Frankfurt (ots) - Das Schlimmste schien vorüber zu sein. So lässt sich die

Stimmung an den Aktienmärkten beschreiben, wie sie vor den Notenbanksitzungen

der zu Ende gehenden Handelswoche praktisch allerorten zu finden war. Der Dax

war bereits wieder zeitweise bis über 14 500 Punkte geklettert. Zumindest bei

der US-Notenbank­ Federal Reserve schien das Ende der Leitzinsanhebungen bereits

sichtbar zu werden, zumindest aber eine deutliche Verlangsamung des Tempos, mit

dem die Fed vorgeht. Damit schien auch klar zu sein, dass die Rezession in den

USA und möglicherweise auch in Europa nicht so schlimm ausfällt wie einige

Mo­nate vorher noch befürchtet. Lichtblicke auch in Asien: China gibt die

bislang strikte Bekämpfung der Covid-19-Pandemie auf, was die Konjunktur

antreiben sollte. Eine gewisse Entspannung für Unternehmen und Verbraucher

zeichnete sich auch an den Energiemärkten ab. Die Gasspeicher in Europa waren

randvoll, die Witterung milde. Und mit der Verhängung und dem Inkrafttreten der

Preisobergrenze für russisches Öl durch G7 und EU kam es nicht zu dem

befürchteten Preissprung, ganz im Gegenteil: Der Brent-Ölpreis sank kürzlich

sogar auf ein Jahrestief.

Am Donnerstag ist nun vielen Marktteilnehmern klar geworden, dass dieses

Szenario, das man vielleicht als "Goldilocks innerhalb der Krise" umschreiben

könnte, eine Illusion war. Dax und Euro Stoxx 50 brachen um mehr als 3% ein.

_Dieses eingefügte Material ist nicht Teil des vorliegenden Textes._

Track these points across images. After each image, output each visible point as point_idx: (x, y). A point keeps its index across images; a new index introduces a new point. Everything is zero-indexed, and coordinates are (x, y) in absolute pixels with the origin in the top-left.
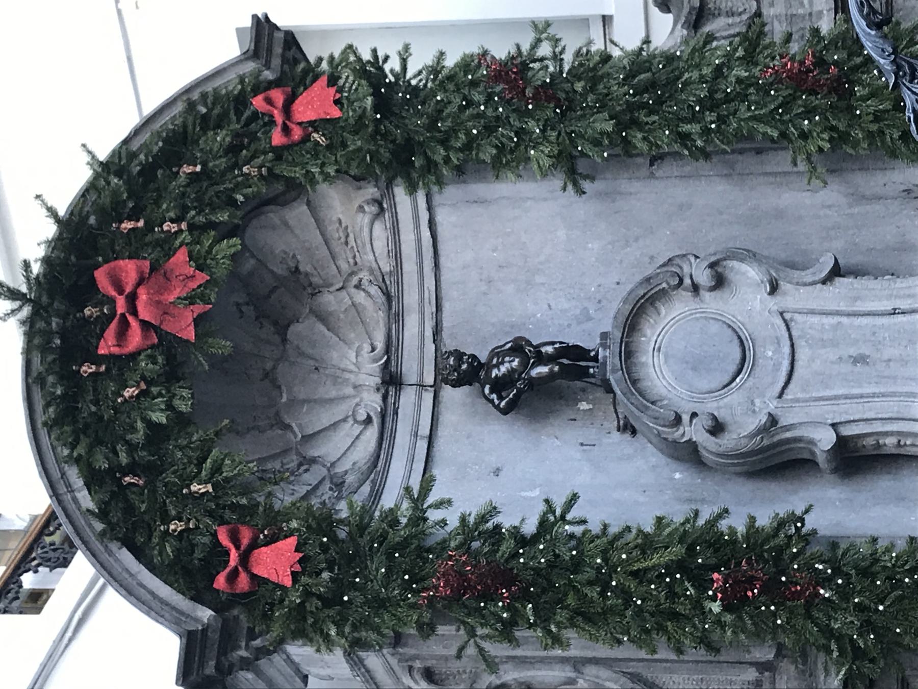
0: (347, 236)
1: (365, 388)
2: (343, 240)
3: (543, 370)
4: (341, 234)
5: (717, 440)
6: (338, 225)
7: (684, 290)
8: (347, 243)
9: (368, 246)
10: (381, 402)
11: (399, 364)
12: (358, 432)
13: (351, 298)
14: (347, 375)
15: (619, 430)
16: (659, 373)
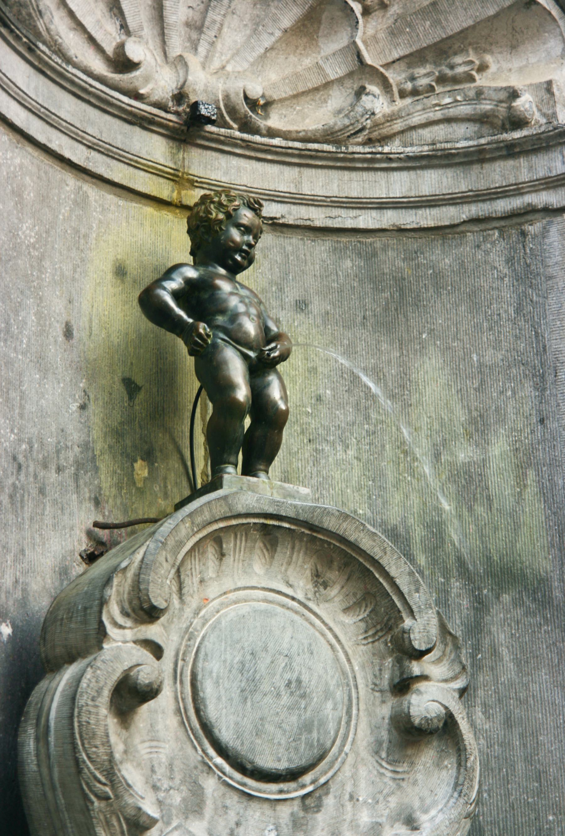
0: (455, 80)
1: (181, 73)
2: (449, 72)
3: (236, 369)
4: (461, 70)
5: (106, 693)
6: (477, 62)
7: (399, 661)
8: (442, 80)
9: (439, 115)
10: (155, 98)
11: (223, 146)
12: (104, 45)
13: (340, 81)
14: (202, 49)
15: (96, 524)
16: (232, 596)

Dazu bedurfte es zum einen der Hinweise, die Fed-Chairman Jerome Powell tags

zuvor gegeben hatte, sowie zum anderen für die europäischen Märkte vor allem der

Europäischen Zentralbank, die sich am Donnerstag deutlich aggressiver

positionierte als von den Marktteilnehmern erwartet. Wenngleich Fed und EZB nur

jeweils um 50 Basispunkte anhoben, haben sie doch deutlich gemacht, dass die

Phase der Zinserhöhungen länger dauern wird als von den Märkten antizipiert.

Damit ist auch klar, dass durch die verschärften Bremsmanöver der Notenbanken

die Rezession schwerer wird als angenommen und dass sowohl Fed als auch EZB

gewillt sind, das zu akzeptieren.

Die Notenbanken wollten konzertiert ein Zeichen setzen. Wie George Saravelos vom

FX-Research der Deutschen Bank schreibt, wollen die Zentralbanker die

Finanzmärkte davon abhalten, die Politik steigender Zinsen zu unterminieren. Der

massenweise Kauf von Risiko-Assets bewirkt eine Lockerung der Konditionen an den

Finanzmärkten, die sich damit de facto dem antiinflationären Ansatz der

Notenbanken entgegenstellen. Saravelos glaubt, dass nach den Verbraucherpreisen

nun die Lage an den Arbeitsmärkten die Hauptaufmerksamkeit der Zentralbanken

beansprucht. Dem ist zuzustimmen, denn erst wenn dort die Rezession greift und

der Auftrieb der Löhne und Gehälter verhindert oder umgekehrt wird, können die

Notenbanken für sich beanspruchen, die Inflation im Griff zu haben.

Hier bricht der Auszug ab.